Biovitagen mengandung nutrisi berkualitas tinggi yang sangat dibutuhkan udang seperti asam-asam amino essensial, carophyl pink 8%, multivitamin, lecithine, colesterol, trace elemen serta anti stress ingredients.
Keunggulan :
Meningkatkan sistem kekebalan tubuh udang untuk melawan penyakit
Meningkatkan survival rate (SR) atau angka kehidupan rata-rata
Meningkatkan laju pertumbuhan, mempercepat penyembuhan penyakit
Membantu proses moulting (ganti kulit), menjaga agar pembentukan kulit berjalan normal
Mengatasi stress yang disebabkan oleh perubahan cuaca, pergantian pakan, transportasi serta pemberian therapi
Memenuhi kebutuhan mikro nutrisi untuk udang
Memiliki aroma yang kuat, hingga merangsang nafsu makan udang
Menjaga agar tubuh udang padat berisi (tidak gembos)
Untuk Meningkatkan Survival Rate (SR) : Saat penebaran benur, taburkan lebih dulu 0,5 ppm Bio-Vitagen ke dalam petakan tambak, sebelum benur dilepaskan.
Untuk Anti stress : Saat udang mengalami stress (akibat pergantian air, therapi obat-obatan, perubahan cuaca, transportasi, dll) ditandai mengambangnya udang ke permukaan/ menempel di pinggir pematang.
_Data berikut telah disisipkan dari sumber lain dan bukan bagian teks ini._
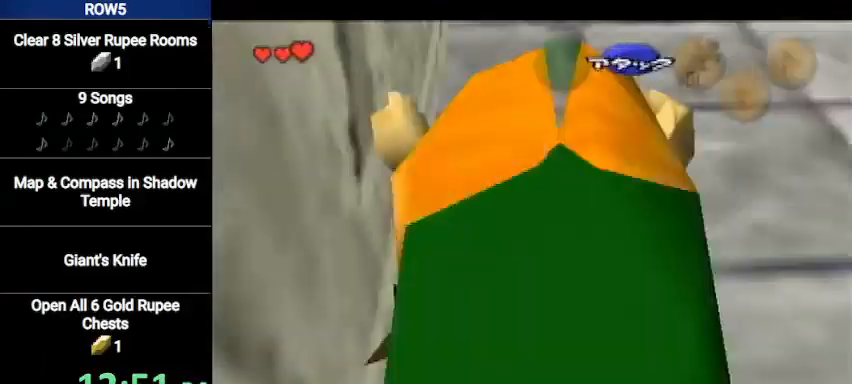
{"buttons": ["L1"], "left_stick": "down-left", "right_stick": "center", "events": [[200, "left_stick", "down-left"]]}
Taburkan 0,5 ppm Biovitagen supaya dapat langsung diserap oleh udang untuk menghindari kematian sehingga perlu diaplikasi terutama di sekitar udang mengambang. Setelah itu baru dilakukan pergantian air atau aplikasi obat-obatan.
Untuk meningkatkan pertumbuhan : Campurkan Biovitagen ke dalam pakan sebanyak 3 gr/kg pakan. Diberikan 2x sehari sampai panen.
Untuk meningkatkan daya tahan udang Untuk meningkatkan antibodi udang terhadap penyakit, sebaiknya diberikan 5 gr Biovitagen per kg pakan. Diberikan 2x sehari (sore dan malam hari) selama beberapa hari. Setelah nafsu makan udang pulih, dosis bisa dikurangi menjadi 2-3 gr/kg.
Cara mencampur ke pakan : Biovitagen dilarutkan dengan air secukupnya (200 ml/ kg pakan) lalu dibibis merata ke dalam pakan, biarkan 15 – 20 menit (jgn terkena sinar matahari) sampai benar-benar meresap.
Probiotik Biovisi Thio-Rhodo merupakan probiotik untuk kolam/tambak ikan dan udang, untuk membantu menetralkan racun H2S, mengoksidasi ion Fe penghambat pertumbuhan, mencegah penyakit white feses deases pada udang.
Thio-Rhodo adalah produk probiotik gabungan dari Thiobacillus dan Rhodobakter Sp. yang hidup di dasar kolam yang bersifat anaerob dan Rhodobacter capsulatus, Rhodopseudomonas palustris untuk menguraikan bahan organik, Amoniak, sisa pakan dan kotoran udang pada air tambak.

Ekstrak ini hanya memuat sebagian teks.